I had the pleasure of working with Elay Cohen during my brief stint at Salesforce.com and I reviewed SalesHood, his first book, over four years ago. We were early and happy customers of the SalesHood application at Host Analytics. I’m basically a big fan of Elay’s and what he does. With the average enterprise SaaS startup spending somewhere between 40% to 80%+ of revenue on sales, doesn’t it make sense to carve off some portion of that money into a Sales Enablement team, to make sure the rest is well spent? It sure does to me.
I was pleased to hear that Elay had written a second book, Enablement Mastery, and even more pleased to be invited to the book launch in San Francisco several weeks back. Here’s a photo of Cloudwords CEO Michael Meinhardt and me at the event.

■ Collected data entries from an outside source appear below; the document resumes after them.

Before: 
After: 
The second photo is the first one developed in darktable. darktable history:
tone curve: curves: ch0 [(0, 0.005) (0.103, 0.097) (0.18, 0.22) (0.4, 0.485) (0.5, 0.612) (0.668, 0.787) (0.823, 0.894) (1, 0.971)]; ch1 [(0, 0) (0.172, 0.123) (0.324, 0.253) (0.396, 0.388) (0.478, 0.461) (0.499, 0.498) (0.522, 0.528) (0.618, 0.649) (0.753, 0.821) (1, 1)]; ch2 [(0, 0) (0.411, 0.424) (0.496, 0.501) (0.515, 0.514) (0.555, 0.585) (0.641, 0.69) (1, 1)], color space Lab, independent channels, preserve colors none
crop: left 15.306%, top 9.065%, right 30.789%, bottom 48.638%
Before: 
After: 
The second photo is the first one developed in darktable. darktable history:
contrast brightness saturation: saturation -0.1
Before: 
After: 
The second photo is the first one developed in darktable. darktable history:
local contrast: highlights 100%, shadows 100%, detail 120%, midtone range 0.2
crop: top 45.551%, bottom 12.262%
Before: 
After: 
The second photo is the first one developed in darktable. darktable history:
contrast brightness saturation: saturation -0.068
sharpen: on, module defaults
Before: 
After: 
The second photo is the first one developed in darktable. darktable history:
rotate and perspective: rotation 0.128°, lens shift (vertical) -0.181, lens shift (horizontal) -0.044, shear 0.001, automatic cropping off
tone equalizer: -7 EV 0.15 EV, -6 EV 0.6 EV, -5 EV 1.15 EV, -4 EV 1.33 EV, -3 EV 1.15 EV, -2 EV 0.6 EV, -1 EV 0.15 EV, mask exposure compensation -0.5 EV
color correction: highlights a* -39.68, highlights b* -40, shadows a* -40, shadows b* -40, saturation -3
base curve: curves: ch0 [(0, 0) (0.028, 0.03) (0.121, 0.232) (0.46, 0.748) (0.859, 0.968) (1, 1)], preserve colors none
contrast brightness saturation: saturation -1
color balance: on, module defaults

I have to say I simply love salesops and sales productivity people. They’re uniformly smart, positive, results-oriented, and — unlikely many salespeople — process-oriented. A big part of the value of working with SalesHood, for a savvy customer, is to tap into the network of amazing sales enablement professionals Elay has built and whose stories are profiled in Enablement Mastery.
I read the book after the event and liked it. I would call it a holistic primer on sales enablement which, since it’s a relatively new and somewhat misunderstood discipline, is greatly in need in the market.
Elay’s a great story-teller so the book is littered with stories and examples, from his own considerable experience building the impressive Salesforce.com sales productivity team, to the many stories of his friends and colleagues profiled in the book.
Some of the more interesting questions Elay examines in Enablement Mastery include:
Elay, never one to forget to celebrate achievement and facilitate peer-level knowledge sharing, also offers tips on how to runs sales kickoffs and quota clubs.
Overall, I’d highly recommend Enablement Mastery as a quick read that provides a great, practical overview of an important subject. If you’re going to scale your startup and your sales force, sales enablement is going to be an important part of the equation.